PRIMEIRAS EDIçõES > THE WASHINGTON POST

Novas armas para a imprensa

Por lgarcia em 05/08/2003 na edição 236

THE WASHINGTON POST

Ao ler o livro 20:21 Vision, de Bill Emmott, editor da revista britânica The Economist, sobre as lições que o século 20 deixou para a humanidade enfrentar os desafios do século 21, chamou a atenção do ombudsman do Washington Post [27/7/03], Michael Getler, trecho que ressalta a importância da imprensa na "caçada de mentiras" que pode colocar a sociedade numa direção perigosa. O livro foi escrito entre as invasões americanas ao Afeganistão e ao Iraque. O autor não sabia, portanto, da polêmica atual sobre se as alegações da Casa Branca referentes à posse de armas de destruição em massa por Saddam Hussein são verdadeiras. Ainda assim, o alerta de Emmott é válido.

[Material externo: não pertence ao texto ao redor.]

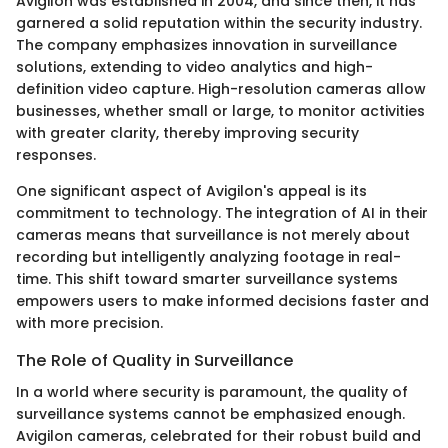
Avigilon was established in 2004, and since then, it has
garnered a solid reputation within the security industry.
The company emphasizes innovation in surveillance
solutions, extending to video analytics and high-
definition video capture. High-resolution cameras allow
businesses, whether small or large, to monitor activities
with greater clarity, thereby improving security
responses.
One significant aspect of Avigilon's appeal is its
commitment to technology. The integration of AI in their
cameras means that surveillance is not merely about
recording but intelligently analyzing footage in real-
time. This shift toward smarter surveillance systems
empowers users to make informed decisions faster and
with more precision.
The Role of Quality in Surveillance
In a world where security is paramount, the quality of
surveillance systems cannot be emphasized enough.
Avigilon cameras, celebrated for their robust build and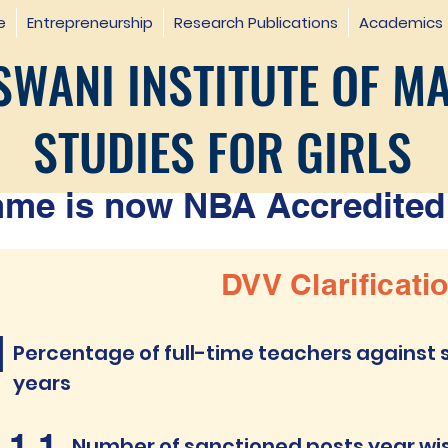
e
Entrepreneurship
Research Publications
Academics
WANI INSTITUTE OF M
STUDIES FOR GIRLS
e is now NBA Accredited 
DVV Clarificati
1
Percentage of full-time teachers against s
years
.1.1
Number of sanctioned posts year wise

Como aponta Getler, houve diversas situações em que George W. Bush ou algum funcionário próximo a ele afirmaram categoricamente que o Iraque possuía os tais armamentos. O presidente chegou até a dizer, em entrevista para a televisão polonesa, que já "os havia encontrado". E, até agora, nem sinal.

O ombudsman recebeu cartas de leitores perguntando por que os jornalistas não conseguem descobrir se os motivos alegados para a derrubada de Saddam Hussein foram falsificados. Essa não é uma missão fácil, observou Getler. O Congresso não está se esforçando para investigar o caso e a imprensa não tem poder suficiente para espremer dele as informações de que necessita. O ombudsman conclui: "Esse é o tipo de caçada sobre a qual escreve Emmott, mas ela pode não ter êxito se a imprensa não encontrar novas armas para ela mesma."